Understanding the Problem

Here's a sample Question 29 from the Algebra 2 NYS Regents Exam:

A company produces a product that has a fixed cost of $1000 and a variable cost of $5 per unit. The company sells the product for $15 per unit. Let x represent the number of units produced and sold.

(a) Write a system of equations to represent the total cost, C(x), and the total revenue, R(x).

(b) Determine the break-even point for the company.

(c) Graph the cost and revenue functions on the same set of axes. Label the break-even point.
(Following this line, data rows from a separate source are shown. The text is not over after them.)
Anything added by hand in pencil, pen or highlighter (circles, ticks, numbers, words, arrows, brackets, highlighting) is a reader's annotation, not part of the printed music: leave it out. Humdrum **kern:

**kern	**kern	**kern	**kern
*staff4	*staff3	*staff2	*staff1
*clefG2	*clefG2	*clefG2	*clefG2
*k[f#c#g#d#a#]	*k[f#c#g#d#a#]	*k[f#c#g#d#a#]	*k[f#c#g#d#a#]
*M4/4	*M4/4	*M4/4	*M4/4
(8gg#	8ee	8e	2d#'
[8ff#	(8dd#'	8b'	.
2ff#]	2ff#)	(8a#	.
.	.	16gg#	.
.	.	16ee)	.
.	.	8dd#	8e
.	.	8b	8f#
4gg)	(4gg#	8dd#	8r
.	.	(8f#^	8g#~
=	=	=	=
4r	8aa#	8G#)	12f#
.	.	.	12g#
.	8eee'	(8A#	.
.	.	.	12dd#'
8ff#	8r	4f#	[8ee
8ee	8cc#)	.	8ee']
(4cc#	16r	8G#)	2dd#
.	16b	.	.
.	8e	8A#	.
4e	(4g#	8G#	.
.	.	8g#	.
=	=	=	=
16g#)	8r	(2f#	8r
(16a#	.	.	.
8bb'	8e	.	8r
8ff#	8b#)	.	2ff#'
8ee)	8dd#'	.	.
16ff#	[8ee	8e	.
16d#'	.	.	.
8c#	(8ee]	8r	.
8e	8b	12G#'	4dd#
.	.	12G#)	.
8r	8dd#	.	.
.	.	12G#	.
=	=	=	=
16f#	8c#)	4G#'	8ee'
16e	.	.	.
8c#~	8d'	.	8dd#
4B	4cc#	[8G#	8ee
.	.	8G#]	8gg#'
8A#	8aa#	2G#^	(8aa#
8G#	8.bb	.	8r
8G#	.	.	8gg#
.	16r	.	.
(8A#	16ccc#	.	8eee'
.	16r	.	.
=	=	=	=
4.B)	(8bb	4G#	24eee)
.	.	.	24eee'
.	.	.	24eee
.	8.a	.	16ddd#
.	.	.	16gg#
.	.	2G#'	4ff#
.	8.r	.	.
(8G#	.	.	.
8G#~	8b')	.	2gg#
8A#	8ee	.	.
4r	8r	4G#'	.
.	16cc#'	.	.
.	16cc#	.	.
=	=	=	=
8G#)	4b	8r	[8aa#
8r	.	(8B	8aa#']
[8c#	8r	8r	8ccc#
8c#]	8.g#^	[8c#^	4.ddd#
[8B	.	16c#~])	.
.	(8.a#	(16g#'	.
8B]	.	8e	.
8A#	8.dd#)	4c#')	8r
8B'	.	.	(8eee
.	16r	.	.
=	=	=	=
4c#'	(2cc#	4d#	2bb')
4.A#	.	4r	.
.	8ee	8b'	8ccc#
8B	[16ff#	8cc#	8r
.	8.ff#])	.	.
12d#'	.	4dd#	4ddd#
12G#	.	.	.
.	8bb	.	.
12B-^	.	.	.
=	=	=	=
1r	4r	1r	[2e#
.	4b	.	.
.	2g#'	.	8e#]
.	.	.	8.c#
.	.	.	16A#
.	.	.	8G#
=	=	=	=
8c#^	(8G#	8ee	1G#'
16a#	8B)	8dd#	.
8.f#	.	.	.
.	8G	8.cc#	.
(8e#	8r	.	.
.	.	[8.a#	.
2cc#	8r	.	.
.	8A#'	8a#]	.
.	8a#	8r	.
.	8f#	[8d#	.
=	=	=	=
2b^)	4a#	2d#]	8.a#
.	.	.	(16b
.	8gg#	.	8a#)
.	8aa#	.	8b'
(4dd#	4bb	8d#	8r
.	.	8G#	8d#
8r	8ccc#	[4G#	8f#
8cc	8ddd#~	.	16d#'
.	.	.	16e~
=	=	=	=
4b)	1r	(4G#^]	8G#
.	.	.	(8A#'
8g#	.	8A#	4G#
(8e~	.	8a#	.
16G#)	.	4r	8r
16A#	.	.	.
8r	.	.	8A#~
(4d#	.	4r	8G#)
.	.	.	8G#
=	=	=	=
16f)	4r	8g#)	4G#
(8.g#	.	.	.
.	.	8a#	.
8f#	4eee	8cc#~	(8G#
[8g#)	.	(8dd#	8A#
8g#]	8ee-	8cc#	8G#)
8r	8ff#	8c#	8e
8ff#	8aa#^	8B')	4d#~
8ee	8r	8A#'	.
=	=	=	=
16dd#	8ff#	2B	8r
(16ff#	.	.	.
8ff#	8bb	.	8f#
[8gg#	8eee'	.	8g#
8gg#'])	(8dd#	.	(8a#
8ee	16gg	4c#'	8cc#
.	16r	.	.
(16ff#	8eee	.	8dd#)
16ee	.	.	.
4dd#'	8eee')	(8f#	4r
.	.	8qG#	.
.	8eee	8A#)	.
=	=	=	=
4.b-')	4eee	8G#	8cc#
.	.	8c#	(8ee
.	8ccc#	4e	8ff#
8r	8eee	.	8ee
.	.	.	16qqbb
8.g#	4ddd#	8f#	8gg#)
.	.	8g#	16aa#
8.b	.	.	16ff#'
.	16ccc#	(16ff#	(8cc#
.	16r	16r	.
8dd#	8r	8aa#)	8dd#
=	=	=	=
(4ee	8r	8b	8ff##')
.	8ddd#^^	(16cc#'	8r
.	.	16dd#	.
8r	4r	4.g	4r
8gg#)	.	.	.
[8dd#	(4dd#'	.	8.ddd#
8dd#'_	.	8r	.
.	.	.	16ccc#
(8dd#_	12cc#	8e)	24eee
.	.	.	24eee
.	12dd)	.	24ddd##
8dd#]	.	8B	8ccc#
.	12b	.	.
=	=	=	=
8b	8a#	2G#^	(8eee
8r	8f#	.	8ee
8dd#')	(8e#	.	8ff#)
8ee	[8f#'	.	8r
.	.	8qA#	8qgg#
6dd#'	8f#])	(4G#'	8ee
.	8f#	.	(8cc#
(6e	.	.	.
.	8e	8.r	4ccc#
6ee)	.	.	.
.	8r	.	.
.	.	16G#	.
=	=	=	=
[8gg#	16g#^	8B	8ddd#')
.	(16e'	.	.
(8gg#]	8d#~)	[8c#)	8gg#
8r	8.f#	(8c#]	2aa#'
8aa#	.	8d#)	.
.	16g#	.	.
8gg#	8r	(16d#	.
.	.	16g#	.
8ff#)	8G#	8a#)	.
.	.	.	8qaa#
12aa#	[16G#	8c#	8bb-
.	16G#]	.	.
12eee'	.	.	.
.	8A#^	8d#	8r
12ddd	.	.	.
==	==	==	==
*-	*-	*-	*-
(d) Interpret the meaning of the break-even point in the context of the problem.

Step-by-Step Solution

(a) Writing the Cost and Revenue Equations

The total cost, C(x), is the sum of the fixed cost and the variable cost. The fixed cost is $1000, and the variable cost is $5 per unit, so the total cost is:

C(x) = 1000 + 5x

The total revenue, R(x), is the price per unit multiplied by the number of units sold. The price per unit is $15, so the total revenue is:

R(x) = 15x

(b) Determining the Break-Even Point

The break-even point is the point where the total cost equals the total revenue. In other words, it's the point where the company neither makes a profit nor incurs a loss. To find the break-even point, we set the cost and revenue equations equal to each other:

1000 + 5x = 15x

Solving for x, we get:

1000 = 10x

x = 100

Therefore, the break-even point is 100 units. This means that the company must produce and sell 100 units to cover all its costs.

(c) Graphing the Cost and Revenue Functions

To graph the cost and revenue functions, we can use a graphing calculator or plot points manually. Here is a sample graph:

The break-even point is where the cost and revenue lines intersect. This point is (100, 1500).

(d) Interpreting the Break-Even Point

The break-even point of 100 units means that the company needs to produce and sell at least 100 units to cover all its costs. If they produce and sell fewer than 100 units, they will incur a loss. If they produce and sell more than 100 units, they will make a profit.

Key Takeaways

Question 29 on the Algebra 2 NYS Regents Exam often involves word problems that require students to apply their algebraic knowledge to real-world scenarios. By understanding the concepts of cost, revenue, and break-even point, students can confidently solve these types of problems.

Remember to carefully read the problem, identify the key information, and use the appropriate algebraic techniques to solve it. Practice solving similar problems from past exams to improve your understanding and performance on the Algebra 2 Regents Exam.